## What you will do
Please select every line in the material below that contains the word "zlata", and copy each one. Case counts.

Stored entries:
···

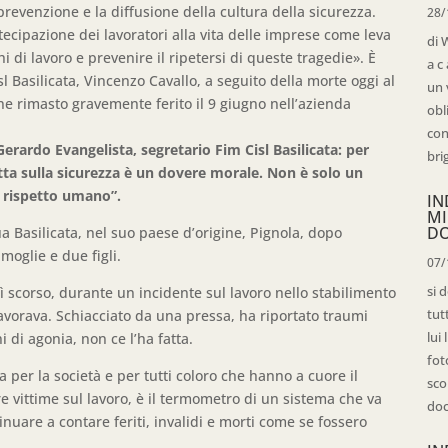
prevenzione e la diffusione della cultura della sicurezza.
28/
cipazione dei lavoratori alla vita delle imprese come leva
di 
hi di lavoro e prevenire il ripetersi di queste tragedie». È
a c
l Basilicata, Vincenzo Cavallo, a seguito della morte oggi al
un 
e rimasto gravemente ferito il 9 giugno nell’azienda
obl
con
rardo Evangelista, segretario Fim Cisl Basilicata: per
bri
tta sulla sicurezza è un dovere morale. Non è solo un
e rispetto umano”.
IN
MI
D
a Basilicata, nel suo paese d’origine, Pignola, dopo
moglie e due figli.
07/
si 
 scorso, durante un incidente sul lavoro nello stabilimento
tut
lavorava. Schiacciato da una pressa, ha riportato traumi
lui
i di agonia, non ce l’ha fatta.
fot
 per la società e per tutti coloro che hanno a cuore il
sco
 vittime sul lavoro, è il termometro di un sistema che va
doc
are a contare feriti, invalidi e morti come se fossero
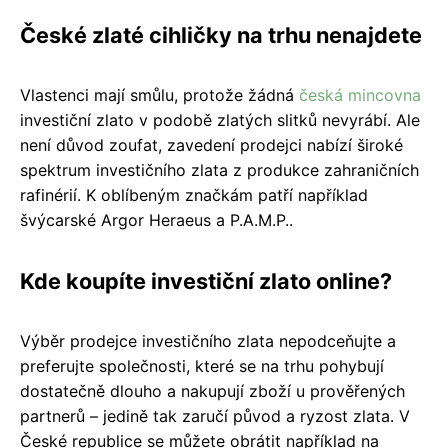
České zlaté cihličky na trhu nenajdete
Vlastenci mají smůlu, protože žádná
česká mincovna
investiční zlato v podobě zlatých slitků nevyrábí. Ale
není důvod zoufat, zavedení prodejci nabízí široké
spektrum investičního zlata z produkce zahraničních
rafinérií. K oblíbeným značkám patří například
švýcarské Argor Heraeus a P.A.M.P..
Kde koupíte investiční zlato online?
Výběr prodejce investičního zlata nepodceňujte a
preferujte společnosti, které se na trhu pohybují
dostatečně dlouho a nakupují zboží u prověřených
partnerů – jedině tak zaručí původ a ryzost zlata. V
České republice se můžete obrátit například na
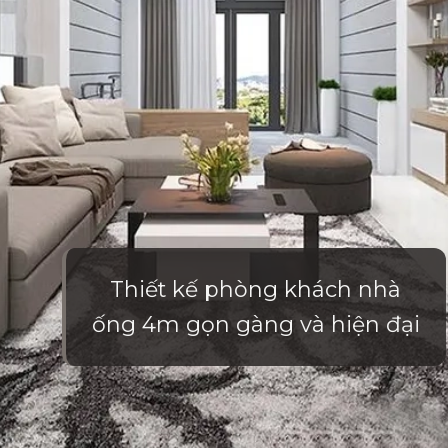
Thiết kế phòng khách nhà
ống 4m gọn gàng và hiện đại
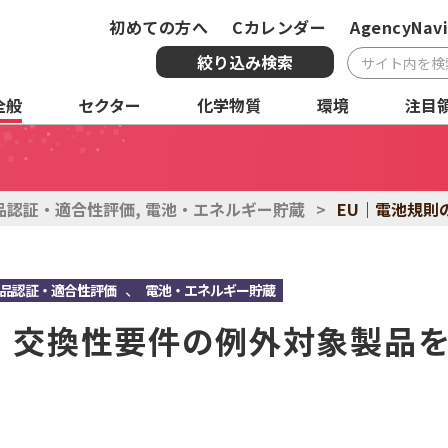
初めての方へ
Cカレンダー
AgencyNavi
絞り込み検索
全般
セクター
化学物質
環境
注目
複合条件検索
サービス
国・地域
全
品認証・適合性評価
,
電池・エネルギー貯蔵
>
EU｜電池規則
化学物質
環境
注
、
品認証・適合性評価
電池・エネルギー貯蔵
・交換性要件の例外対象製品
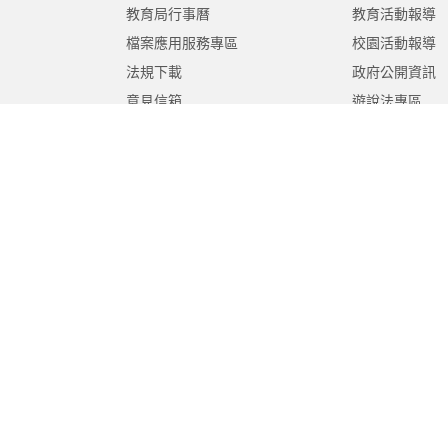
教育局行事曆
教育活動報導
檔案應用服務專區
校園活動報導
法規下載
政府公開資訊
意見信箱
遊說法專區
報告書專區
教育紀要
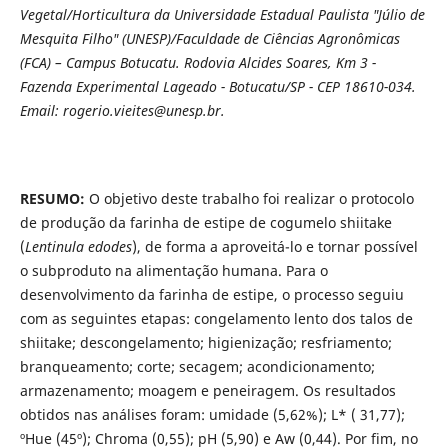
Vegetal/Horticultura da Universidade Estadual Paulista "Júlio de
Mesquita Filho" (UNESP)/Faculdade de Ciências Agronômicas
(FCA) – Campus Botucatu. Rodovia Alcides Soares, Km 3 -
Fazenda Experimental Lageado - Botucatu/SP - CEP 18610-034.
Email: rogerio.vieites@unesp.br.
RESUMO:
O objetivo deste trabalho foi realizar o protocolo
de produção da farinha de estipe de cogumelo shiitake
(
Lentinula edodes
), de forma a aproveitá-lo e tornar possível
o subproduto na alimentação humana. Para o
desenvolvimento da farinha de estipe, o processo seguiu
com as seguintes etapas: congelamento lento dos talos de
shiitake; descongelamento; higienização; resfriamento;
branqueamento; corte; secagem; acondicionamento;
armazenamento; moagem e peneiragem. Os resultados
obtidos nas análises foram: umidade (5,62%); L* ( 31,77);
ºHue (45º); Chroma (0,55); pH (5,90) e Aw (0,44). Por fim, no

···

## Answer box
spektrum investičního zlata z produkce zahraničních
Výběr prodejce investičního zlata nepodceňujte a
partnerů – jedině tak zaručí původ a ryzost zlata. V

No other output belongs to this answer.